Problèmes à résoudre
1. Reproduisez le passage de l'extrait sur les livres de Clément qui commence par « Le quatrième livre » et se poursuit jusqu'à « qu’il lui rend. ».
2. Répondez à ces questions sur l'extrait consacré aux livres de Clément :
(a) Quel livre est entièrement consacré au mariage ?
(b) Selon le quatrième livre, en quoi consiste le terme de la perfection humaine ?
(c) Qu'expose Clément dans le cinquième livre ?
3. Résumez en deux phrases, s'il vous plaît, l'extrait sur les livres de Clément.

Extrait choisi
◇ ◇ ◇ ◇ ◇

De ces rapports, le plus intime est celui d’où résulte le mariage. Le troisième livre est consacré tout entier à ce sujet. Le mariage a deux sortes d’ennemis : ceux qui considèrent la matière comme émanant d’un mauvais principe et qui condamnent, sous prétexte de continence, toute union conjugale ; et ceux qui, considérant toute loi matrimoniale comme un joug, enseignent les doctrines les plus immorales. Clément réfute ces deux excès et établit que le mariage est licite et que la communauté des femmes est un système détestable.
Le quatrième livre est le tableau des vertus du vrai gnostique, c’est-à-dire du vrai chrétien qui croit scientifiquement et philosophiquement. Il pousse l’abnégation jusqu’au martyre ; il pratique toutes les vertus qui perfectionnent son être, et, dans ses relations sociales, il pratique la patience et la charité, il tend sans cesse au terme de la perfection humaine qui consiste dans l’amour de Dieu et du prochain.
Le vrai gnostique, ouïe chrétien philosophe, a un double but : perfectionner son intelligence par la connaissance de Dieu, qui est la vérité ; perfectionner son cœur par le vrai culte qu’il lui rend.
Clément développe ces deux pensées dans son sixième et son septième livre, après avoir exposé, dans le cinquième, les conditions de la vraie connaissance et du vrai culte divin.

◇ ◇ ◇ ◇ ◇

Données sources

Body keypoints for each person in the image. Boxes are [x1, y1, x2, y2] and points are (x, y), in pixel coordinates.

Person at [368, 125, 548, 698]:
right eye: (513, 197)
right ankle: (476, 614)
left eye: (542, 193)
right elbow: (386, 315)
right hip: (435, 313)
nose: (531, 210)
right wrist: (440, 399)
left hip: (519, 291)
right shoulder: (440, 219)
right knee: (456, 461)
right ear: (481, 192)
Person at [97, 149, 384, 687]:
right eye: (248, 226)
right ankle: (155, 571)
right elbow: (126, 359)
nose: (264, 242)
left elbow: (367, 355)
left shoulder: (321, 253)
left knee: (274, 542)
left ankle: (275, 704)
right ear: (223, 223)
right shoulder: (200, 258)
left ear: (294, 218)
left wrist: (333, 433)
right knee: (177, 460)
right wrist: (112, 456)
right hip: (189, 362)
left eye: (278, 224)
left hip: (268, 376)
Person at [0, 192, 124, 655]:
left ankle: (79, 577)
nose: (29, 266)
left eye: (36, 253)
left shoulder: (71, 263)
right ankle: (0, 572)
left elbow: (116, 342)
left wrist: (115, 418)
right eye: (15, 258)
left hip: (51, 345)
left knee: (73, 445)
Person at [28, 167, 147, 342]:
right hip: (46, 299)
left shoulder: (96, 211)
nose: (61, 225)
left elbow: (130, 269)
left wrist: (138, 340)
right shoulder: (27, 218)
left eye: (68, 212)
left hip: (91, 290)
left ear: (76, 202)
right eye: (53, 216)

◇ ◇ ◇ ◇ ◇

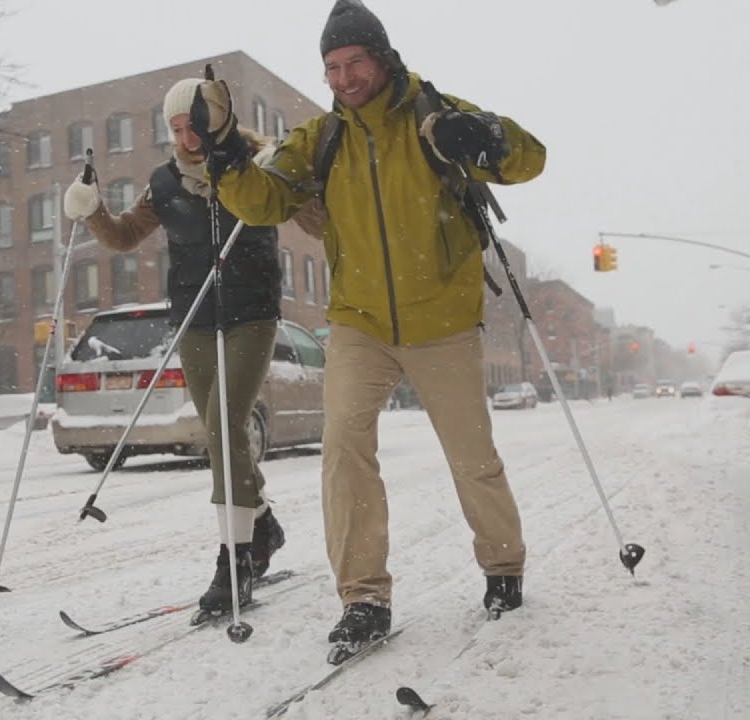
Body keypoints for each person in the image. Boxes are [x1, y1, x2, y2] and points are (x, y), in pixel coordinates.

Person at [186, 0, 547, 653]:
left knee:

◇ ◇ ◇ ◇ ◇

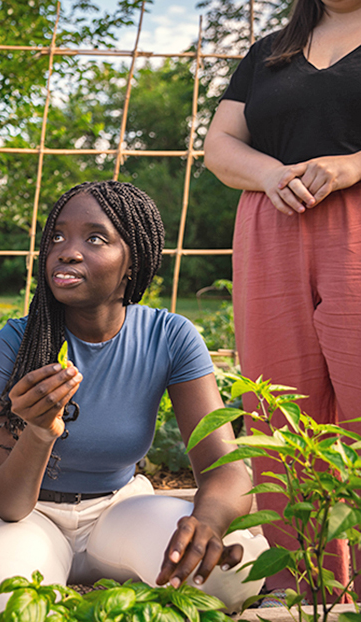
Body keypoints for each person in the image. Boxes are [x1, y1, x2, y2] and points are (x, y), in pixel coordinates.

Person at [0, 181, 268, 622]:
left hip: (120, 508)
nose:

◇ ◇ ◇ ◇ ◇

Tâches résolues
1.
Le quatrième livre est le tableau des vertus du vrai gnostique, c’est-à-dire du vrai chrétien qui croit scientifiquement et philosophiquement. Il pousse l’abnégation jusqu’au martyre ; il pratique toutes les vertus qui perfectionnent son être, et, dans ses relations sociales, il pratique la patience et la charité, il tend sans cesse au terme de la perfection humaine qui consiste dans l’amour de Dieu et du prochain.
Le vrai gnostique, ouïe chrétien philosophe, a un double but : perfectionner son intelligence par la connaissance de Dieu, qui est la vérité ; perfectionner son cœur par le vrai culte qu’il lui rend.

2.
(a) Le troisième livre.
(b) Dans l'amour de Dieu et du prochain.
(c) Les conditions de la vraie connaissance et du vrai culte divin.

3. Dans le troisième livre, Clément soutient que le mariage est licite contre ceux qui le condamnent au nom de la continence, et rejette la communauté des femmes prônée par ceux qui voient dans toute loi matrimoniale un joug. Le quatrième livre dépeint les vertus du vrai gnostique, le cinquième expose les conditions de la vraie connaissance et du vrai culte divin, et les sixième et septième développent le double but de perfectionner l'intelligence par la connaissance de Dieu et le cœur par le vrai culte.